# Forum About Russia Fun Stuff  America's most popular satirist Jon Stewart

## Lampada

*Can we survive summer without Jon Stewart?*    
Jon Stewart  (Getty Images file ) 
March 07, 2013  By Hector Luis Alamo Jr., *@hectorluisalamo* | *For RedEye*  
Three months. That's how long you'll have to go without *America's most popular satirist*—and, awkwardly enough, *its most trusted newsman*.
Jon Stewart is taking a three-month hiatus from "The Daily Show" this summer to direct his first movie, "Rosewater." Written by Stewart, the movie tells the true story of a former guest who was jailed by Iranian authorities while reporting on the elections there. 
Obviously the film won't be in Stewart's sweet spot, comedy—which is like Steven Spielberg directing "The Hangover Part III" or James Franco writing poetry. 
Less funny than Stewart's directorial debut will be the three months we'll have to survive without his uncanny ability to give us pertinent day-to-day information while reminding us how absurd it all is.
Sure, we'll have the stand-in, John Oliver, who is funny and witty and British to boot. But John is certainly no Jon.
There's something indescribably irreplaceable about Stewart. Even the equally famous "Daily Show" alum Stephen Colbert doesn't quite measure up to his old boss. Stewart comes across as more respectable, serious and trustworthy. Maybe it's all the gray hair.
Or maybe it's because unlike Colbert, who's playing a character, Stewart's just being Stewart, which allows him to be more versatile. 
Stewart is sometimes a clown, sometimes a satirist, sometimes Joe Blow, sometimes an elitist, sometimes a raging liberal and sometimes a poised moderate. Just when you think he's merely a working-class comic who got lucky landing a hit show, he'll come at you with straight-up facts and critical thinking.

= = = = = = =

§ Task requirements
1. Transcribe the Jon Stewart article word for word, starting at "# Forum About" and ending at "most trusted newsman*.".
2. According to the Jon Stewart article, who will stand in for Stewart on "The Daily Show" during his hiatus?

§ Given entries

= = = = = = =

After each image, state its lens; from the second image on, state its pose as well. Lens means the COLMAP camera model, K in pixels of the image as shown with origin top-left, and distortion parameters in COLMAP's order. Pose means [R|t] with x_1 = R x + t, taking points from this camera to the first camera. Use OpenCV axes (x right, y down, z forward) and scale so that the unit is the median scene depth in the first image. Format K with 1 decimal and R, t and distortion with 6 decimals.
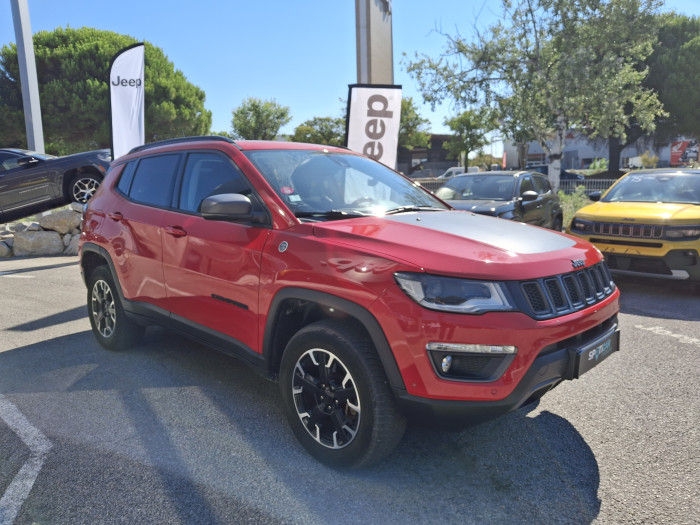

= = = = = = =

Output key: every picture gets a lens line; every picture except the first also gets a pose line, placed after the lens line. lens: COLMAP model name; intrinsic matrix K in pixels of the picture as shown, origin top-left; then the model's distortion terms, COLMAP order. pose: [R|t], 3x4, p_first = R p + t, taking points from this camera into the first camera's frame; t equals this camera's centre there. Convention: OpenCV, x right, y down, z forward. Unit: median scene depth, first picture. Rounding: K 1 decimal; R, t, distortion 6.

= = = = = = =

§ Replies
1.
# Forum About Russia Fun Stuff  America's most popular satirist Jon Stewart

## Lampada

*Can we survive summer without Jon Stewart?*    
Jon Stewart  (Getty Images file ) 
March 07, 2013  By Hector Luis Alamo Jr., *@hectorluisalamo* | *For RedEye*  
Three months. That's how long you'll have to go without *America's most popular satirist*—and, awkwardly enough, *its most trusted newsman*.

2. John Oliver